Can it, therefore, have happened that the Jatts received Sikhism at a time when by historical circumstances they were in need of it most, and so saw it as a message of particular import to themselves? We have seen that the Jatts, as an originally pastoral community, had been condemned to a humiliating position; they had then expanded and transformed themselves into large agricultural communities. It is almost certain that, in spite of this transformation, the older caste stigma persisted. The other castes do not still allow the Jatts the status of Kshatriyas to which they lay claim, and the traditional view, recorded by Skinner at Hansi in 1825, was that they arose out of the wedlock between a Kshatriya and a Vaishya woman (James Skinner, Tashrihul Aqwam). The Dabistan-i- Mazahib, about the middle of the seventeenth century, described them, as we have seen, as the lowest caste among the Vaishyas, though this was still an advance over the Shudra classification of Alberuni in the eleventh century, were not only entirely peasants but, in so many localities of the Punjab, also zamindars would assert themselves against a social status which no longer corresponded to their economic position.

For such cases Indian society has usually had the mechanism which modern sociologists tend to term Sanskritisation. In most such cases, the top strata of the lower caste would ‘Sanskritise’ and merge into the higher castes in due course of the time. Why this could not easily happen with the Jatts – although the process is not entirely lacking there – is perhaps mainly because the had inherited  from their earlier stage an egalitarian or semi-egalitarian social structure, to which both Hiuen Tsang and the Chachnama bear testimony. In such circumstances, Sikhism which rejected in theory the entire system of caste and whose Gurus in practice raised Jatts to the highest positions without hesitation, could not but fail to win over and command the loyalty of large sections from amongst the Jatts. To them Sikh Scripture’s stirring words, written in the name of Dhanna J recently Jatt, might have had a significance beyond the purely spiritual one that the Guru had in mind:

Having heard all this, I, a Jatt, applied myself to devotion:
I have met the Lord in person; such is the great fortune of Dhanna.

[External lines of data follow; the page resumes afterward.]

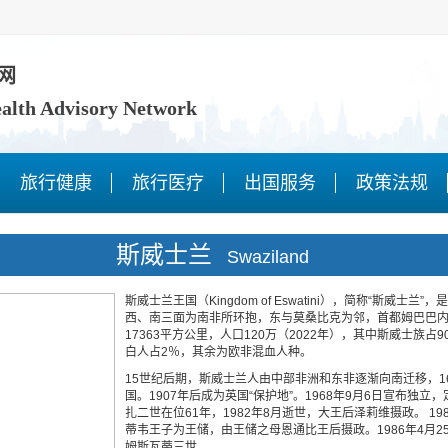
网
ealth Advisory Network
旅行健康
旅行医疗
出国服务
政策法规
斯威士兰
Swaziland
斯威士兰王国（Kingdom of Eswatini），简称“斯威士
西、南三面为南非所环抱，东与莫桑比克为邻，首都姆巴巴内
17363平方公里，人口120万（2022年），其中斯威士族占
白人占2％，其余为欧非混血人种。
15世纪后期，斯威士兰人由中部非洲和东非逐渐向南迁移，1
国。1907年后成为英国“保护地”。1968年9月6日宣布独
扎二世在位61年，1982年8月逝世，大王后泽莉维摄政。 19
蒂韦王子为王储，由王储之母恩通比王后摄政。1986年4月
姆斯瓦蒂三世。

But I would go further; I do not think it is adequate to see in the Jatt espousal of Sikhism a mere alternative to Sanskritisation. The Jatts were peasants, and the one outstanding problem of the peasants in the seventeenth century was that they had to bear a very heavy burden of land revenue and great degree of oppression of the ruling classes of the Mughal empire. I have elsewhere argued that this situation was bound to provoke peasant revolts. On this I have not anything new to add, but it does seem to me that the militant development of the Sikh community during the seventeenth century can have one major explanation in the resort to armed violence by the Jatt peasantry, when the economic pressure became increasingly intolerable. This further cemented the historical association between the Jatt peasantry and Sikhism, though the association itself certainly antedates the agrarian crisis of the Mughal empire.